Vitamin C is known to be brightening, and it works not just on the skin but on the hair too.
It might not remove all the dye from your hair, but it can certainly fade a significant amount of it.
The ascorbic acid in vitamin C works in the hair by oxidizing the pigments in it.
These color molecules then loosen up, making them easier to wash out of your hair.
Take 10-15 1000mg tablets of vitamin C and crush them into a fine powder with a mortar and pestle.
You can also do it with a rolling pin and a Ziploc.
Either way, just make sure to crush it well until it’s a super fine powder, not one with chunks that can get stuck in your hair.
Mix this powder with an anti-dandruff shampoo and apply it to your hair.
Leave it for 45 minutes to an hour in your tresses and wash it out in the shower.
Saturate The Hair In Vinegar
Vinegar is known to be a cleansing weapon in the house.
But it has acidic properties that can also aid in fading permanent hair color.
All you have to do is mix plain, white vinegar with hot to warm water and pour it all over your hair.

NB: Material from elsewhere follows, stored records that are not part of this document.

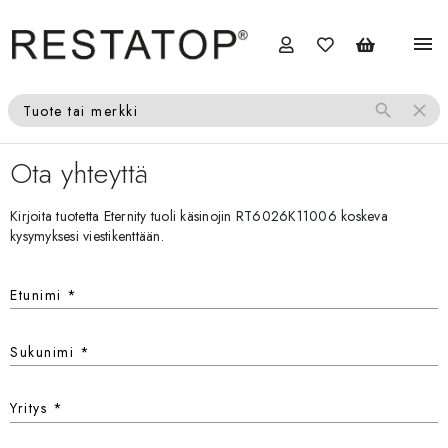
menu
search
close
Tuote tai merkki
Ota yhteyttä
Kirjoita tuotetta Eternity tuoli käsinojin RT6026K11006 koskeva
kysymyksesi viestikenttään.
Etunimi
*
Sukunimi
*
Yritys
*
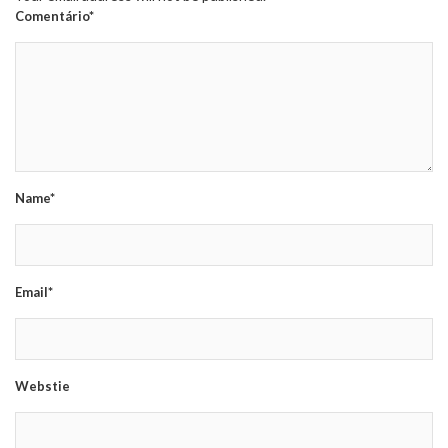
Comentário*
Name*
Email*
Webstie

Let the liquid settle for 15 minutes, and then rinse it all out.
If you want an option that’s less drying, you can go for apple cider vinegar instead.
It’s less potent and acidic than white vinegar, so it’s more pH-balancing.
It’s also known to clean the scalp, so you can get rid of product build-up and add shine back to your hair too.
Give Yourself A Hot Oil Treatment
Lastly, you can give yourself a hot oil treatment at home.
Not only does this help get rid of permanent color fast, but it also smoothens and softens your mane.
You can use any vegetable oil you want for this method.
I highly recommend coconut oil, which is rich in omega fatty acids that can moisturize your hair deeply.
It also has penetrative properties that help open your hair cuticle.
Olive oil is another good option.
It’s known for its hair-conditioning properties, adding elasticity and shine to dull tresses.
Just heat a cup of your choice of oil in the microwave for 30-45 seconds.
It shouldn’t be extremely hot, just warm enough to be comfortable in your hair.
Saturate your hair with the oil with your fingers and cover it up with a plastic wrap.
Leave it alone for 30 minutes.
During this time, the oil will penetrate your hair strands and loosen up the permanent dye pigments.
Then, wash the oil out with a clarifying shampoo and rinse with warm water.
If you’ve colored your hair with permanent dye and realize you don’t want that shade forever, don’t panic.
Sure, it’s called “permanent” dye, but there are plenty of ways to go about getting rid of that color in your hair, from professional hair color removers to at-home solutions like ACV and Vitamin C.
If you follow the steps above religiously and care for your hair properly after, you’ll enjoy happy, healthy hair without the color you’ve gotten sick of.
Now, you’re free to enjoy lighter-colored hair or experiment with other fun shades you’ve been fantasizing about!